The team at a $164.2-billion-AUM*, publicly traded, multi-boutique asset manager in New England are rolling out an active ETF powered by a $2.5-billion-AUM** subsidiary in Georgia.
Last month,
Bill Smalley, executive managing director of ETF solutions at
Virtus Investment Partners, Inc. [
profile], and
Michael Sansoterra, chief investment officer at
Silvant Capital Management LLC,
unveiled the
launch of the
Virtus Silvant Growth Opportunities ETF (VRGO on the
NYSE Arca). Hartford, Connecticut-based Virtus IP's Virtus Investment Advisers, LLC (VIA) serves as investment advisor to the new fund, while Atlanta-based Silvant (a Virtus subsidiary) serves as subadvisor.
VRGO's inception date was December 22, and the new ETF comes with an expense ratio of 35 basis points. As of yesterday (January 5), the new fund had about $2.498 million in AUM.
A three-person team of Silvant managing directors powers VRGO. Those PMs include:
Brandi Allen, portfolio manager;
Sandeep Bhatia, senior PM; and
Sansoterra himself.
"Any company can grow," Sansoterra states. "Our team roots out the strongest prospects for growth, including often unexpected places."
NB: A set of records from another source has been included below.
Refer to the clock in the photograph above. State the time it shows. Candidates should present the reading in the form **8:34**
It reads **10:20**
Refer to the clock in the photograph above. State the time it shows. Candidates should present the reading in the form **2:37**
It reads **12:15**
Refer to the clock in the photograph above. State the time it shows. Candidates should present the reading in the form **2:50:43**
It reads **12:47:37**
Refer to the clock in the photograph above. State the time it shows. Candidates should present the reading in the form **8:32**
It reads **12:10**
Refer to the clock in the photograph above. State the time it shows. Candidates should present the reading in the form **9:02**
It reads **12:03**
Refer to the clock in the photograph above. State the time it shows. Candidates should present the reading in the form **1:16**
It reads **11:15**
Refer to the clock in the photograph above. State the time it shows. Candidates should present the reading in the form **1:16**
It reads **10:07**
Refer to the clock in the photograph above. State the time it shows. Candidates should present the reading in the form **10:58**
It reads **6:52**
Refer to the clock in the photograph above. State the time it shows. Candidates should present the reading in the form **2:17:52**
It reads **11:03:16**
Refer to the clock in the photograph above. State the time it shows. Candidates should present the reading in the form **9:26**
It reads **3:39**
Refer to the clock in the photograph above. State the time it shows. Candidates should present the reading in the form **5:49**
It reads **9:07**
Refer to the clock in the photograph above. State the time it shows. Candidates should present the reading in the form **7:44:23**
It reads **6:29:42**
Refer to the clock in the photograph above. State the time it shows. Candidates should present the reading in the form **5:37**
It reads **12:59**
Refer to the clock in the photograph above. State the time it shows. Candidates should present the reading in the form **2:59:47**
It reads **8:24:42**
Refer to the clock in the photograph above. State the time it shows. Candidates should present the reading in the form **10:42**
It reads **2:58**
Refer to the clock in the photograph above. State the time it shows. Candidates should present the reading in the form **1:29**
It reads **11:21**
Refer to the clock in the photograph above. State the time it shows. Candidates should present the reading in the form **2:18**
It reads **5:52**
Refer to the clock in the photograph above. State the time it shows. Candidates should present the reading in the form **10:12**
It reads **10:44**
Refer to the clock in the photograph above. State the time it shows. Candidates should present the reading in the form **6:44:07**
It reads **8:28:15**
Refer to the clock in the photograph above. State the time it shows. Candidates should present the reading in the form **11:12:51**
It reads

Smalley puts the launch of VRGO in the context of the Virtus team's "commitment to delivering an ETF lineup, balanced across asset classes, with potential to improve investor outcomes relative to passive strategies."
"Silvant is the latest addition to our collection of distinctive investment managers accessible in a tax-efficient ETF wrapper," Smalley states.
VRGO is an actively managed, non-diversified series of
Virtus ETF Trust II. The new fund's other service providers include:
the Bank of New York Mellon (BNY Mellon) as accounting services administrator, custodian, dividend paying agent, and transfer agent;
PricewaterhouseCoopers LLP as independent accounting firm;
Stradley Ronon Stevens & Young, LLP as counsel;
Virtus ETF Solutions LLC as administrator; and
VP Distributors, LLC as distributor.
*As of November 30, 2025.
**As of December 31, 2024, plus $1.5 billion in model assets, per their March 2025 form ADV.